# [Exercise objective]
Reproduce the entries below, substituting "Values Education" for every occurrence of "Character Education" and changing nothing else. Omit the pictures from your answer.
[[ Stored data, beginning ]]
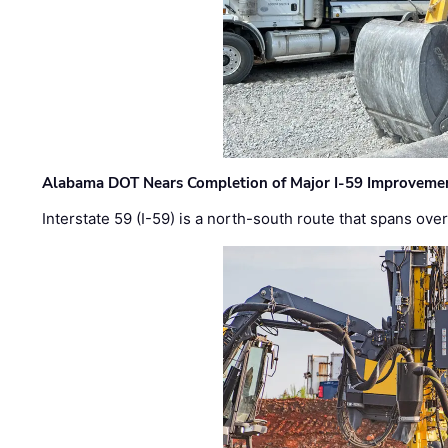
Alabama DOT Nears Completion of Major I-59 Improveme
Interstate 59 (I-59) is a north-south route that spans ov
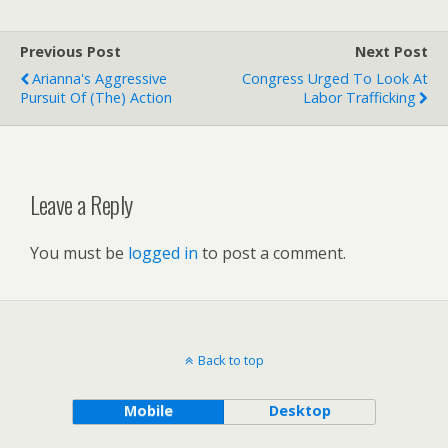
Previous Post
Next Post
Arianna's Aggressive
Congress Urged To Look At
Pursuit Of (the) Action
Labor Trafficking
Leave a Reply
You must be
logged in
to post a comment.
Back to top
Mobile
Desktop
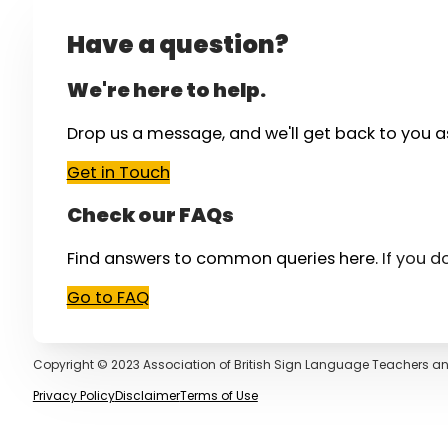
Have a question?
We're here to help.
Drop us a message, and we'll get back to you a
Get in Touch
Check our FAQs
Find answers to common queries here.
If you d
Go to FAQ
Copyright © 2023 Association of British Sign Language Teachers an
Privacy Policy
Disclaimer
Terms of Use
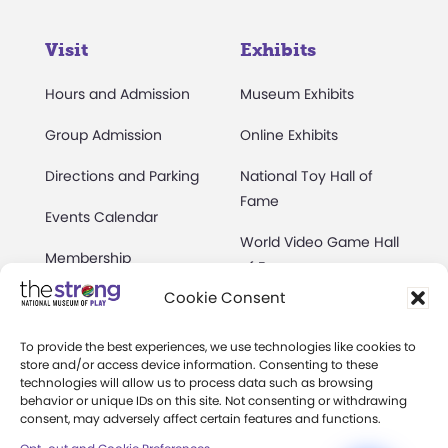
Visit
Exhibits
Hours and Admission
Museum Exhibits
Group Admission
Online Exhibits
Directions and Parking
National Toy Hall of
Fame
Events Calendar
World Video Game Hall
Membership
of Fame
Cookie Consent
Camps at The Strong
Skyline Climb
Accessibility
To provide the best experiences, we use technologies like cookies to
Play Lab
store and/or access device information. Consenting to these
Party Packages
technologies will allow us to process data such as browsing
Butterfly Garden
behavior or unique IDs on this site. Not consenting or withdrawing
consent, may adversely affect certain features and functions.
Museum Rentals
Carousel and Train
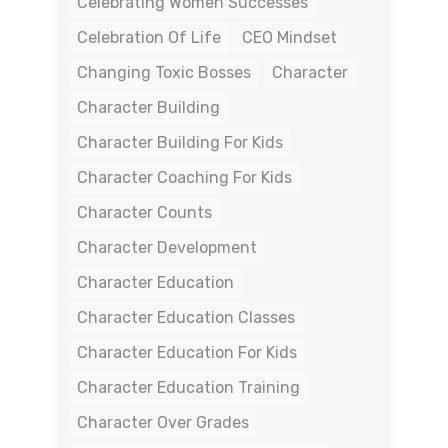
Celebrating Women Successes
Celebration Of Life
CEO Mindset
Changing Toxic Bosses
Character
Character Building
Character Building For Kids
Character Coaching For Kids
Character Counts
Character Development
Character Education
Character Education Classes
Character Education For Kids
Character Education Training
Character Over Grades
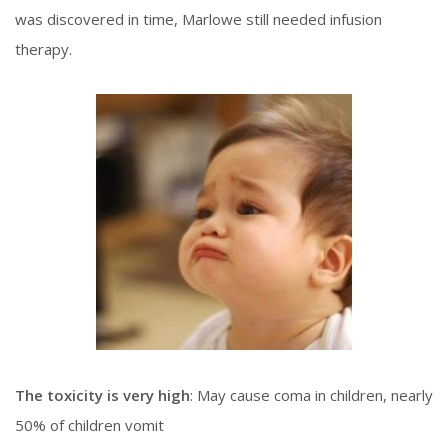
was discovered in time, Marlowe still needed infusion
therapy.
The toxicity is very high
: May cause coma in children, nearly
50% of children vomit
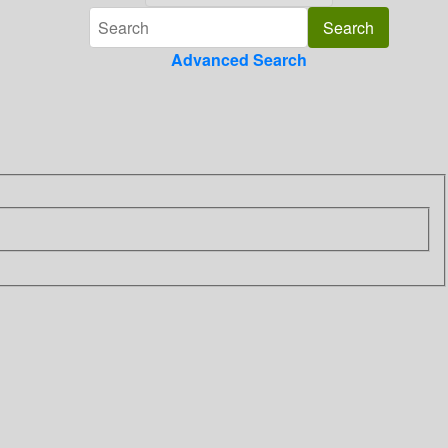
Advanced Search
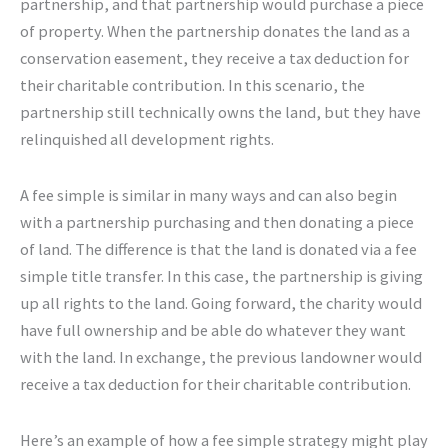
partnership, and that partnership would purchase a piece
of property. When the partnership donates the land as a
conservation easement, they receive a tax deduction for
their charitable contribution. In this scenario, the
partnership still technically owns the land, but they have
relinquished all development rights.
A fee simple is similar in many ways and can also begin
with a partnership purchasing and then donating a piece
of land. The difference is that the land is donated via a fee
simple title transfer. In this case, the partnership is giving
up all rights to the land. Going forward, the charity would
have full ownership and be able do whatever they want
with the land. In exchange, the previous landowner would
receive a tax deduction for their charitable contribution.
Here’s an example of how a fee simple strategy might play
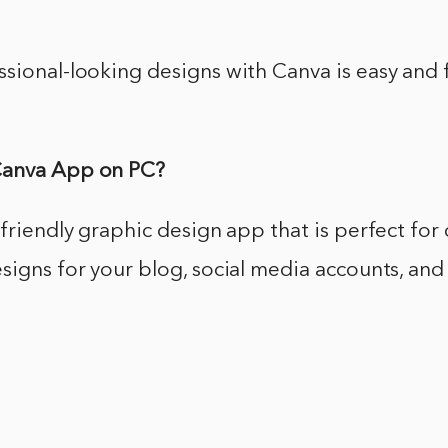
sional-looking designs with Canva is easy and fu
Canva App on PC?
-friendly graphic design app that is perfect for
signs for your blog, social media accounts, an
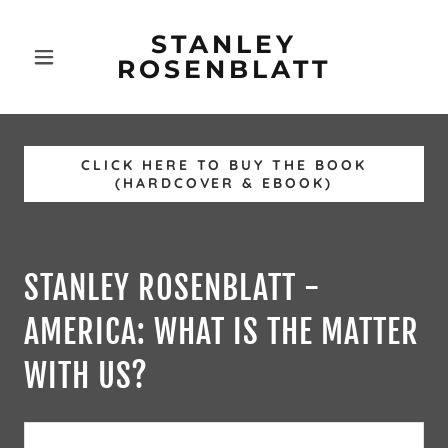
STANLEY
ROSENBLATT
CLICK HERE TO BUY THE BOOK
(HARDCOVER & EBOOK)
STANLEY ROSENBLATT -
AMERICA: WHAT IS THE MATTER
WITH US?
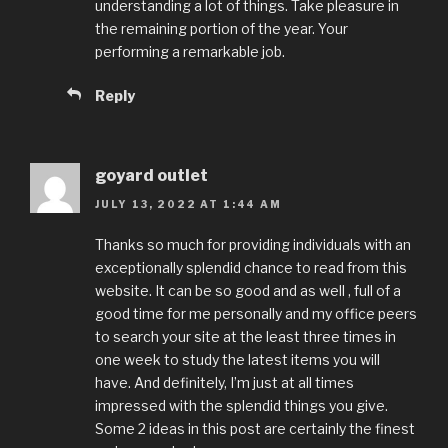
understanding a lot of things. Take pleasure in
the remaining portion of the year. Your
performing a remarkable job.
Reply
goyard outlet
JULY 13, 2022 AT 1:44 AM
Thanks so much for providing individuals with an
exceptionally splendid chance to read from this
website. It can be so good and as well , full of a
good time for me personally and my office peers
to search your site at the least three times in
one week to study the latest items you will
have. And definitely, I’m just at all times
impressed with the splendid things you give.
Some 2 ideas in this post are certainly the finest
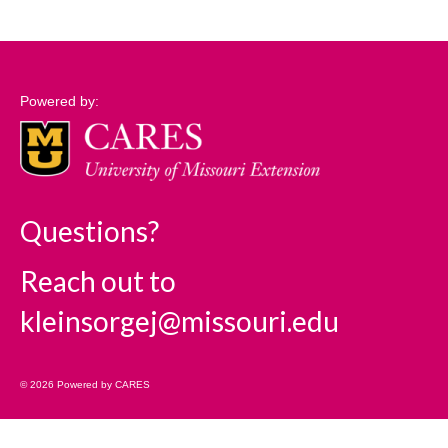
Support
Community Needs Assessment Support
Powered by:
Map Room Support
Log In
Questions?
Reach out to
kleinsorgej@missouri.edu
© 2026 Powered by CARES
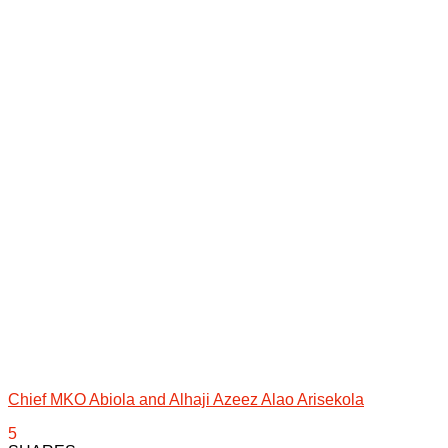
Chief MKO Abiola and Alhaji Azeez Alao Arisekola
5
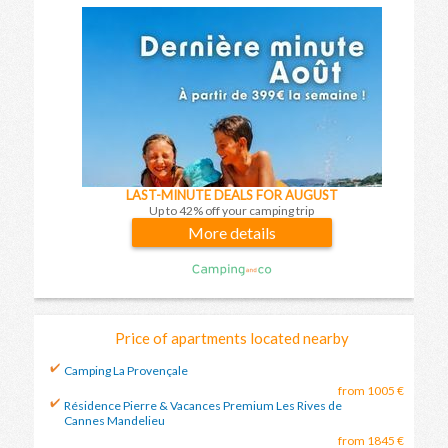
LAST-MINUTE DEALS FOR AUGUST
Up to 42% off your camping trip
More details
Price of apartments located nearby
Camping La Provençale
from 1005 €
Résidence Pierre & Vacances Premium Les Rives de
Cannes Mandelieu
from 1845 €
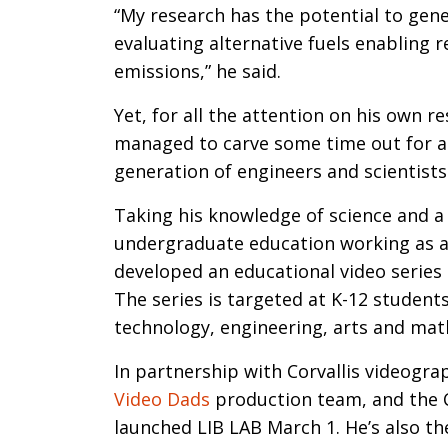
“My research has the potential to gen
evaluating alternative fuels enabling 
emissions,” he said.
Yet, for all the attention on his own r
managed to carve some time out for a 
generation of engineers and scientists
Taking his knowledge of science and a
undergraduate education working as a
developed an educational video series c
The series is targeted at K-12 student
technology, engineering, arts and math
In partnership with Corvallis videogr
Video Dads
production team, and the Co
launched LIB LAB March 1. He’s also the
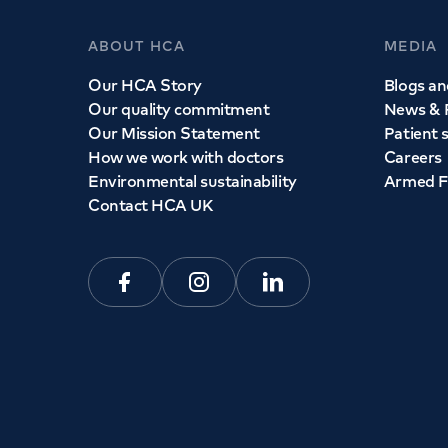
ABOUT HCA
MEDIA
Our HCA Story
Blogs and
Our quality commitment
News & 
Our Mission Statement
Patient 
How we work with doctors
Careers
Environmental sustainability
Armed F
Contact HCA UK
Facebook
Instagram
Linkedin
[[ Stored data, end ]]
# [Task answer]
Alabama DOT Nears Completion of Major I-59 Improveme
Interstate 59 (I-59) is a north-south route that spans ov
Previous Post
Next Post
Arianna's Aggressive
Congress Urged To Look At
Pursuit Of (the) Action
Labor Trafficking
Leave a Reply
You must be
logged in
to post a comment.
Back to top
Mobile
Desktop
Have a question?
We're here to help.
Drop us a message, and we'll get back to you a
Get in Touch
Check our FAQs
Find answers to common queries here.
If you d
Go to FAQ
Copyright © 2023 Association of British Sign Language Teachers an
Privacy Policy
Disclaimer
Terms of Use
Visit
Exhibits
Hours and Admission
Museum Exhibits
Group Admission
Online Exhibits
Directions and Parking
National Toy Hall of
Fame
Events Calendar
World Video Game Hall
Membership
of Fame
Cookie Consent
Camps at The Strong
Skyline Climb
Accessibility
To provide the best experiences, we use technologies like cookies to
Play Lab
store and/or access device information. Consenting to these
Party Packages
technologies will allow us to process data such as browsing
Butterfly Garden
behavior or unique IDs on this site. Not consenting or withdrawing
consent, may adversely affect certain features and functions.
Museum Rentals
Carousel and Train
Celebrating Women Successes
Celebration Of Life
CEO Mindset
Changing Toxic Bosses
Character
Character Building
Character Building For Kids
Character Coaching For Kids
Character Counts
Character Development
Values Education
Values Education Classes
Values Education For Kids
Values Education Training
Character Over Grades
was discovered in time, Marlowe still needed infusion
therapy.
The toxicity is very high
: May cause coma in children, nearly
50% of children vomit
Advanced Search
partnership, and that partnership would purchase a piece
of property. When the partnership donates the land as a
conservation easement, they receive a tax deduction for
their charitable contribution. In this scenario, the
partnership still technically owns the land, but they have
relinquished all development rights.
A fee simple is similar in many ways and can also begin
with a partnership purchasing and then donating a piece
of land. The difference is that the land is donated via a fee
simple title transfer. In this case, the partnership is giving
up all rights to the land. Going forward, the charity would
have full ownership and be able do whatever they want
with the land. In exchange, the previous landowner would
receive a tax deduction for their charitable contribution.
Here’s an example of how a fee simple strategy might play
sional-looking designs with Canva is easy and fu
Canva App on PC?
-friendly graphic design app that is perfect for
signs for your blog, social media accounts, an
STANLEY
ROSENBLATT
CLICK HERE TO BUY THE BOOK
(HARDCOVER & EBOOK)
STANLEY ROSENBLATT -
AMERICA: WHAT IS THE MATTER
WITH US?
understanding a lot of things. Take pleasure in
the remaining portion of the year. Your
performing a remarkable job.
Reply
goyard outlet
JULY 13, 2022 AT 1:44 AM
Thanks so much for providing individuals with an
exceptionally splendid chance to read from this
website. It can be so good and as well , full of a
good time for me personally and my office peers
to search your site at the least three times in
one week to study the latest items you will
have. And definitely, I’m just at all times
impressed with the splendid things you give.
Some 2 ideas in this post are certainly the finest
Support
Community Needs Assessment Support
Powered by:
Map Room Support
Log In
Questions?
Reach out to
kleinsorgej@missouri.edu
© 2026 Powered by CARES
Chief MKO Abiola and Alhaji Azeez Alao Arisekola
5
LAST-MINUTE DEALS FOR AUGUST
Up to 42% off your camping trip
More details
Price of apartments located nearby
Camping La Provençale
from 1005 €
Résidence Pierre & Vacances Premium Les Rives de
Cannes Mandelieu
from 1845 €
“My research has the potential to gen
evaluating alternative fuels enabling 
emissions,” he said.
Yet, for all the attention on his own r
managed to carve some time out for a 
generation of engineers and scientists
Taking his knowledge of science and a
undergraduate education working as a
developed an educational video series c
The series is targeted at K-12 student
technology, engineering, arts and math
In partnership with Corvallis videogr
Video Dads
production team, and the Co
launched LIB LAB March 1. He’s also the
ABOUT HCA
MEDIA
Our HCA Story
Blogs and
Our quality commitment
News & 
Our Mission Statement
Patient 
How we work with doctors
Careers
Environmental sustainability
Armed F
Contact HCA UK
Facebook
Instagram
Linkedin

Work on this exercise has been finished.